** start of Exercise data **

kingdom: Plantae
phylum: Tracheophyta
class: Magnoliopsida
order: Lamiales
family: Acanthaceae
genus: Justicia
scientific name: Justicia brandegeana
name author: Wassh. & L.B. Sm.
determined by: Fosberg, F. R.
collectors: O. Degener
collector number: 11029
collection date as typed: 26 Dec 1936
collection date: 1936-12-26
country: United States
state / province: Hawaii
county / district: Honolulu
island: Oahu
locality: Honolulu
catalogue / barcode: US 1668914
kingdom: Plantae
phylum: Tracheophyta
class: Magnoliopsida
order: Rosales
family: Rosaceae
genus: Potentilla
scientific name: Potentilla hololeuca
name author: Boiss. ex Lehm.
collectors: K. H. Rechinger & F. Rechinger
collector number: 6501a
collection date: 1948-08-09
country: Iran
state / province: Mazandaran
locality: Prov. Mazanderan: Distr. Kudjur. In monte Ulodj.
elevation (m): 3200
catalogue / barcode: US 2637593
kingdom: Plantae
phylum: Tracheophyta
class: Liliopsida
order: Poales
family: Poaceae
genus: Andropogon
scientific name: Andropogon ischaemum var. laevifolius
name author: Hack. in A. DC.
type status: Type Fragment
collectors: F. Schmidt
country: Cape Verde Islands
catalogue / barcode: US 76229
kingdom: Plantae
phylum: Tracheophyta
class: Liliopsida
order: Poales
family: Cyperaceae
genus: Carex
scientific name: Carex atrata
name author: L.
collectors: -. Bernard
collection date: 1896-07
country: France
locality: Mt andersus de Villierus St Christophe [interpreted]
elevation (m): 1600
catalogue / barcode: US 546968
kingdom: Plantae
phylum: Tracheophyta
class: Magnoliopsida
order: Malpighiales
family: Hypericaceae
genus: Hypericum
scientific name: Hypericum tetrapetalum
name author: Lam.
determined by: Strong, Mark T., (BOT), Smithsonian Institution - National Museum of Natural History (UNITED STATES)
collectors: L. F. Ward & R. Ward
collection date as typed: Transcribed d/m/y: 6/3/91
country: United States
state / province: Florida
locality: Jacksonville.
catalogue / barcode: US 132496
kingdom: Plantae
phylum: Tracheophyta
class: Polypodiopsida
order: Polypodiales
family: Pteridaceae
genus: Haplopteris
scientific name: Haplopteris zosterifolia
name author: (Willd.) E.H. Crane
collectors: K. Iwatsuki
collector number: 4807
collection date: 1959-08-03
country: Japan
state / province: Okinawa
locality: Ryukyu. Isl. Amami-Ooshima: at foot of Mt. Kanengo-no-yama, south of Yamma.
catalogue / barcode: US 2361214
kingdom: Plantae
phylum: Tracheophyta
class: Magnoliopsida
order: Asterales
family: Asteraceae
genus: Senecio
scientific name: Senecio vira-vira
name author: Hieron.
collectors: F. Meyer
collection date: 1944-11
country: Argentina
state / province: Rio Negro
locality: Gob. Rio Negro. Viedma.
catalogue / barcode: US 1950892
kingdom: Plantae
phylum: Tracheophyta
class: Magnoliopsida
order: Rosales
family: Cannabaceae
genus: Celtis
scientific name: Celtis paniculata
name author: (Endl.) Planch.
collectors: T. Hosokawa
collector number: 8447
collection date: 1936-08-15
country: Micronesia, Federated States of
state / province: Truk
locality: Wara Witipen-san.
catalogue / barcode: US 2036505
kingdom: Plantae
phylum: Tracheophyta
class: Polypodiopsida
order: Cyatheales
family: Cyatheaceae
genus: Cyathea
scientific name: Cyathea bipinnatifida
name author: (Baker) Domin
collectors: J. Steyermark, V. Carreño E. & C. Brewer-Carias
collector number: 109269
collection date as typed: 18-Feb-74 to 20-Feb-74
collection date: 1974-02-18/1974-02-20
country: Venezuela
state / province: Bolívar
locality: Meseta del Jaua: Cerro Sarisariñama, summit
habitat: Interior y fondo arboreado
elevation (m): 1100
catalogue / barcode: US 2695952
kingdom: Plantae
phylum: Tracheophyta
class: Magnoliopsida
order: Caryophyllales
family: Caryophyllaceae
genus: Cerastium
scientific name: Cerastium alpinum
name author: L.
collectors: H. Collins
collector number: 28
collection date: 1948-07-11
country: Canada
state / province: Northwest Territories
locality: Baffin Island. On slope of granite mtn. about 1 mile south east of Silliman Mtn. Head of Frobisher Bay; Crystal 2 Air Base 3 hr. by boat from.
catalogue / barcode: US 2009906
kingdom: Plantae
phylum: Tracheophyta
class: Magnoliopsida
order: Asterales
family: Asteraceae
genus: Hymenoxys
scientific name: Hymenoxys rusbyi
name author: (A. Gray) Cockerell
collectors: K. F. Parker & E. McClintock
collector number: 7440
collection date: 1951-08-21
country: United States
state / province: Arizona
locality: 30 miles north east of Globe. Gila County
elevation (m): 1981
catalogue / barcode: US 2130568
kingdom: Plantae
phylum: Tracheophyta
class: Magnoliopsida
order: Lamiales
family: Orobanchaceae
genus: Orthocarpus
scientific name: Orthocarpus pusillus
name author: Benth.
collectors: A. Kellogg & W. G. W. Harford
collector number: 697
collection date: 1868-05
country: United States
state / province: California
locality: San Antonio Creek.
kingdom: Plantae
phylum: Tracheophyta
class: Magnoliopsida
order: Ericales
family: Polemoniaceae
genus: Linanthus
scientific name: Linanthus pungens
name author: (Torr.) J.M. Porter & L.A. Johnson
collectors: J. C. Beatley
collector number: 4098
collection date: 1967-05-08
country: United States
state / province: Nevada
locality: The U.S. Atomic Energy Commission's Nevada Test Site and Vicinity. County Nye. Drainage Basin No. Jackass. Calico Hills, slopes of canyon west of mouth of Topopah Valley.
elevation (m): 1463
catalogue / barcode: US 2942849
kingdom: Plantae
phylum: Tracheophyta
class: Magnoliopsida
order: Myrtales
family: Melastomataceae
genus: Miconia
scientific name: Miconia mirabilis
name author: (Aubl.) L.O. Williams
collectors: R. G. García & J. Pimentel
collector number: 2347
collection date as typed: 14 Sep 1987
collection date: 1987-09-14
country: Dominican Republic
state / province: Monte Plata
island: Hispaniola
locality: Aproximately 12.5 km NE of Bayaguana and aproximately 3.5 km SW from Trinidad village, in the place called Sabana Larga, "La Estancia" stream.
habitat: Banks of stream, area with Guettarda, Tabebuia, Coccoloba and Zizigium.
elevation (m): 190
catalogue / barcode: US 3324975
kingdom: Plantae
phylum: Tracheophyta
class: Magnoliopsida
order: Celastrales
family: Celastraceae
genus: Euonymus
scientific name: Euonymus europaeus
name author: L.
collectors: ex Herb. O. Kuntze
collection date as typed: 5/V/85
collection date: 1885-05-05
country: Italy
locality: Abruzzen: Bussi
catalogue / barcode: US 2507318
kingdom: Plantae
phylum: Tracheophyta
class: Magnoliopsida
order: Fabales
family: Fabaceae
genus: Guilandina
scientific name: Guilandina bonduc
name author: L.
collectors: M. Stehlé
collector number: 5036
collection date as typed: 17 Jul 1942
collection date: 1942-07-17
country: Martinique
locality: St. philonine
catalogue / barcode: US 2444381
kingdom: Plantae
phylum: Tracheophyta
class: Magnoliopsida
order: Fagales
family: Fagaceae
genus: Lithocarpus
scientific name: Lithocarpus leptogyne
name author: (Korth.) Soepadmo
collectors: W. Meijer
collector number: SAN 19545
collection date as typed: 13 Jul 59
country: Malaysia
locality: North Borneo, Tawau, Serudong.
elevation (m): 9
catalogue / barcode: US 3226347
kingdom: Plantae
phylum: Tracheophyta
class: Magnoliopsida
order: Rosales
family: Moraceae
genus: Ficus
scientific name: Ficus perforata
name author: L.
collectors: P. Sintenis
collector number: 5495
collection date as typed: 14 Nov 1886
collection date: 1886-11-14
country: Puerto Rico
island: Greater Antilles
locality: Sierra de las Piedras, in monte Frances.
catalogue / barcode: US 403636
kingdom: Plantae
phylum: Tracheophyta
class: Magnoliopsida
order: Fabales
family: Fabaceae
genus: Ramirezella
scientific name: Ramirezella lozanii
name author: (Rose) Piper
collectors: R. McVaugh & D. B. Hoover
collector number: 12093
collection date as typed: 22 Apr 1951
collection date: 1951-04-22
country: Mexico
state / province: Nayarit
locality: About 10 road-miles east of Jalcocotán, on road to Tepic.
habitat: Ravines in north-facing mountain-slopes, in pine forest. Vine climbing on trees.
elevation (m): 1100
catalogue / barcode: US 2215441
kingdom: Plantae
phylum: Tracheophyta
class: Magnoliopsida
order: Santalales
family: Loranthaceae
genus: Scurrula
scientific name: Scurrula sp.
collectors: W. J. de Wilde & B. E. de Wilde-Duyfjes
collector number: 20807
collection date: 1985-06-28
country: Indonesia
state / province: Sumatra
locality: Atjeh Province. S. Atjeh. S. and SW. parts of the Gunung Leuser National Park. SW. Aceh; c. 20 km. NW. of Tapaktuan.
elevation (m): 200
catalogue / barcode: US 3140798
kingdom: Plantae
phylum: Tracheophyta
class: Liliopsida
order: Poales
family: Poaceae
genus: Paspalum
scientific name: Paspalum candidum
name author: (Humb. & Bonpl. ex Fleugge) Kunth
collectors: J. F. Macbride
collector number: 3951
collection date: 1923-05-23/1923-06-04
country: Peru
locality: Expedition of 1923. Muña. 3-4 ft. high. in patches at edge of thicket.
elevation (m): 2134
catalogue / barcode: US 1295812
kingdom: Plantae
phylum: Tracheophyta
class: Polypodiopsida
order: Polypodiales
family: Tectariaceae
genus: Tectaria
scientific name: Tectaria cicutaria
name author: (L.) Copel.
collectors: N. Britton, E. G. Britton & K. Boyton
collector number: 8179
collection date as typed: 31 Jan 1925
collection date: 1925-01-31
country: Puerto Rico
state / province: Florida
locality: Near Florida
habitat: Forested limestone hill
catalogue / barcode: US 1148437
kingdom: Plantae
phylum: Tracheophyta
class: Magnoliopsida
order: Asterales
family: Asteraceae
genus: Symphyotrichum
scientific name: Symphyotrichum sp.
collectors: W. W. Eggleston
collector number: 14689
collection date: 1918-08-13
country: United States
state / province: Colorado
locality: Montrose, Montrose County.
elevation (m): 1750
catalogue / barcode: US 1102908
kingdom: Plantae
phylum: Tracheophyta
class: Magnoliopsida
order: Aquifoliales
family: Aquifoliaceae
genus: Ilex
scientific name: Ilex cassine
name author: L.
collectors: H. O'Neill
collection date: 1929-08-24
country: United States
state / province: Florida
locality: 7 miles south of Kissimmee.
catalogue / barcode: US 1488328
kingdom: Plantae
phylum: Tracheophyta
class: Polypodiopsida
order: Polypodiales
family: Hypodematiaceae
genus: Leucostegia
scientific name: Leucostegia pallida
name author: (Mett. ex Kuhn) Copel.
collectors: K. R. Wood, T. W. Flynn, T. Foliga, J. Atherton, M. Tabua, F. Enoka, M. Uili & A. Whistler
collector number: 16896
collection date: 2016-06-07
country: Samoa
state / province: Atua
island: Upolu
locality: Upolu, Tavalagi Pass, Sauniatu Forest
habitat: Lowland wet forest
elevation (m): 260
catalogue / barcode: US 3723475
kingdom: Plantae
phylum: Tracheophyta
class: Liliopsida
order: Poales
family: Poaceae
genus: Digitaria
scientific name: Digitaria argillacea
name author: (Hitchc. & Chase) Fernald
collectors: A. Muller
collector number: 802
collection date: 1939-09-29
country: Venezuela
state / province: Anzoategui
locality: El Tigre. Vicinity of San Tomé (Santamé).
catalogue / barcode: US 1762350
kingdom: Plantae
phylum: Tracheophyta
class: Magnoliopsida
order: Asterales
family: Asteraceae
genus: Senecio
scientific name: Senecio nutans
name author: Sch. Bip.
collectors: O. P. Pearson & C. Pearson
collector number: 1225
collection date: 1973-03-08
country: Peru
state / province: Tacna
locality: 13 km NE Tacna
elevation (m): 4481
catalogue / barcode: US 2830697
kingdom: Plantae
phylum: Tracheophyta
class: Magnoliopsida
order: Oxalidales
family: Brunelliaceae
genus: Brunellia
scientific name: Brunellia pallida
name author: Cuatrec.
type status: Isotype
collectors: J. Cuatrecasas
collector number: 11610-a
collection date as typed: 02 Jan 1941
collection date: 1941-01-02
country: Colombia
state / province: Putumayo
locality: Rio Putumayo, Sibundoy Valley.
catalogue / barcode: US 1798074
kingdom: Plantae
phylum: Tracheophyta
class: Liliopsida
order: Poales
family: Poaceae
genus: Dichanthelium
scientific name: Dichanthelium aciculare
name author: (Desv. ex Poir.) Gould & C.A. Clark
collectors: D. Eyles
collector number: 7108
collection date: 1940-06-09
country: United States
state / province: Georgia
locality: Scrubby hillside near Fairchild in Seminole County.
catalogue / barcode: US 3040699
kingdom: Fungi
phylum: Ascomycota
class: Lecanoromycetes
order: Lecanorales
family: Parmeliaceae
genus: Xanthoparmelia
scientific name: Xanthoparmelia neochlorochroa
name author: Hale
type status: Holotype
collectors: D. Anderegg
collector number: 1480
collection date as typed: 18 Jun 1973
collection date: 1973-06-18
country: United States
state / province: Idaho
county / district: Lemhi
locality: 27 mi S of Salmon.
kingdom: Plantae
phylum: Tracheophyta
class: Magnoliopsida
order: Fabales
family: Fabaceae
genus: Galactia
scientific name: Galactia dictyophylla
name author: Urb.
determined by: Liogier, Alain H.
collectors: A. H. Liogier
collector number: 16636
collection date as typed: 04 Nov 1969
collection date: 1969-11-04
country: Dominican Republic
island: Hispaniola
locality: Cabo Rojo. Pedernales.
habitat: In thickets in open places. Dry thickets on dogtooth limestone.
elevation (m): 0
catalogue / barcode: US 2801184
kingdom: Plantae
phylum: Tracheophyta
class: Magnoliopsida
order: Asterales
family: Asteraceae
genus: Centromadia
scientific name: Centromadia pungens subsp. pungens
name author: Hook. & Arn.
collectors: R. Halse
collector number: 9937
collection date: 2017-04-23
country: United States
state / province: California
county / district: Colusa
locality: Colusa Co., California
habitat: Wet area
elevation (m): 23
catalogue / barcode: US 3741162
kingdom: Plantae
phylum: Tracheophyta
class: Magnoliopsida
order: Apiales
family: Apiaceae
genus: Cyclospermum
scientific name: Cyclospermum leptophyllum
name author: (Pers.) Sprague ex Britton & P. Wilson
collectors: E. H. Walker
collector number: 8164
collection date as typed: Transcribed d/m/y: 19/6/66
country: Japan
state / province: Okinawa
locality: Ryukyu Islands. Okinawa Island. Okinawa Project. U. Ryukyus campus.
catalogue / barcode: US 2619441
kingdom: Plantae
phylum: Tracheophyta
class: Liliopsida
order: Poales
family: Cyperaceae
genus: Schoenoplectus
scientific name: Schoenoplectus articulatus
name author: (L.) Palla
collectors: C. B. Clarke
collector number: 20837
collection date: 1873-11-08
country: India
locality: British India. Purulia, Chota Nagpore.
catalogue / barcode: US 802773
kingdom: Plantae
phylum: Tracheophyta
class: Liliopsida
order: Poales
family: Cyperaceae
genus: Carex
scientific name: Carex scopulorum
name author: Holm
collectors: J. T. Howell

** end of Exercise data **

Exercise requirements:
Please copy the rows word for word, starting at the very first one and ending at the line that contains "state / province: Mazandaran", including both ends.

The answer:
kingdom: Plantae
phylum: Tracheophyta
class: Magnoliopsida
order: Lamiales
family: Acanthaceae
genus: Justicia
scientific name: Justicia brandegeana
name author: Wassh. & L.B. Sm.
determined by: Fosberg, F. R.
collectors: O. Degener
collector number: 11029
collection date as typed: 26 Dec 1936
collection date: 1936-12-26
country: United States
state / province: Hawaii
county / district: Honolulu
island: Oahu
locality: Honolulu
catalogue / barcode: US 1668914
kingdom: Plantae
phylum: Tracheophyta
class: Magnoliopsida
order: Rosales
family: Rosaceae
genus: Potentilla
scientific name: Potentilla hololeuca
name author: Boiss. ex Lehm.
collectors: K. H. Rechinger & F. Rechinger
collector number: 6501a
collection date: 1948-08-09
country: Iran
state / province: Mazandaran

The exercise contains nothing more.